Alastor knew that Philippa had the portkey now because Dorcas had told him. He was the second person after Lupin who had been told directly to go find Philippa, in case. Dorcas at this time was avoiding Alastor because he needed her to go into hiding for her safety. That was when it started. No, it actually started sooner than that but she was avoiding him because she didn't want to listen to whatever new argument he had come up with in the space of time that she made herself scarce but this was urgent and important. She told him that she didn't want to discuss anything else but what to do if something were to happen to her. You know what Philippa looks like, she knows you. That she had told Lupin also. Find her and tell her.
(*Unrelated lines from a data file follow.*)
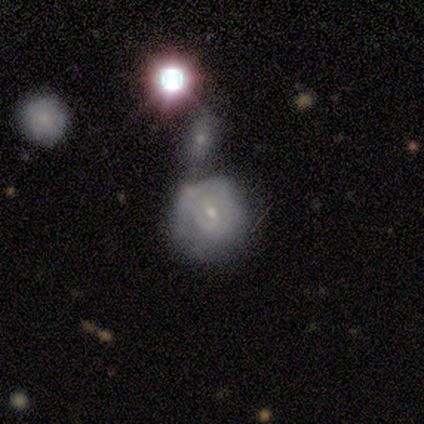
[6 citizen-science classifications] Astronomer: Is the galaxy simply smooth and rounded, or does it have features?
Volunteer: featured or disk — 67%.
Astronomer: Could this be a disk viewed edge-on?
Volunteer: no — 100%.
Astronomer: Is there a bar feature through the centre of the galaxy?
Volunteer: no — 50%.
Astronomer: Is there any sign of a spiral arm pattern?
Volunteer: yes — 100%.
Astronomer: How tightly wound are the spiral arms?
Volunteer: tight — 75%.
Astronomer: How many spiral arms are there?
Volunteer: can't tell — 75%.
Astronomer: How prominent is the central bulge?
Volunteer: small — 100%.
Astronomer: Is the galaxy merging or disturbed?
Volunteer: minor disturbance — 50% (runner-up: merger, 33%).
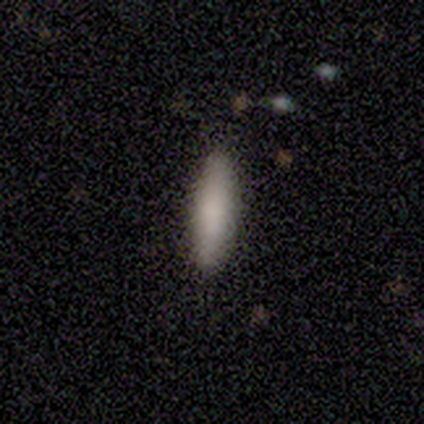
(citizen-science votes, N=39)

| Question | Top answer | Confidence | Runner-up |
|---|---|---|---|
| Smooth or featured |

Lupin had been told because Dorcas knew then that he had the skill and that he knew all of England's dark and light places. If Lupin couldn't find her, Alastor would but they couldn't. So Lupin told Peter who he knew also loved Philippa and could be trusted and could fit into small places. Alastor told Edgar and both tried until, well. Edgar had told his sister, Amelia who had also been at the party and knew what she looked like, though hadn't stayed long enough to speak with her. After the death of her brother, she became obsessed with trying to find this woman she barely knew and she also told Emmeline who already knew because, of course she did. Emmeline told Kingsley because she didn't have anyone else to tell and Kingsley told Lydia who had been worried since she had stopped receiving letters from Philippa and had her own recent letters forwarded back to her. So she told Prisha who told Daniel. Lydia also told a ward sister at St. Mungo's and that sister told two other people one of whom was actually a sister of the ward sister. And it was through one of these people that he first heard Philippa's name. And then he too, eventually was asked by both Alastor and Kingsley directly which was strange. He found very many people were looking for this woman and he wanted to know why they couldn't find her. He was very busy collecting memories and trying to find a way to win a war that he believed might be unwinnable but something told him to find out why, that this would reveal something to him or not, and he always listened to this voice. It was this same voice that led him to sit through a radio program about a garden of talking flowers years ago that he found delightful. He had stood and listened to the whole program having caught it near the end and then heard it again and this program was a comfort during a particularly exhausting time in his life and this voice told him to find the name of the program and he had forgotten it.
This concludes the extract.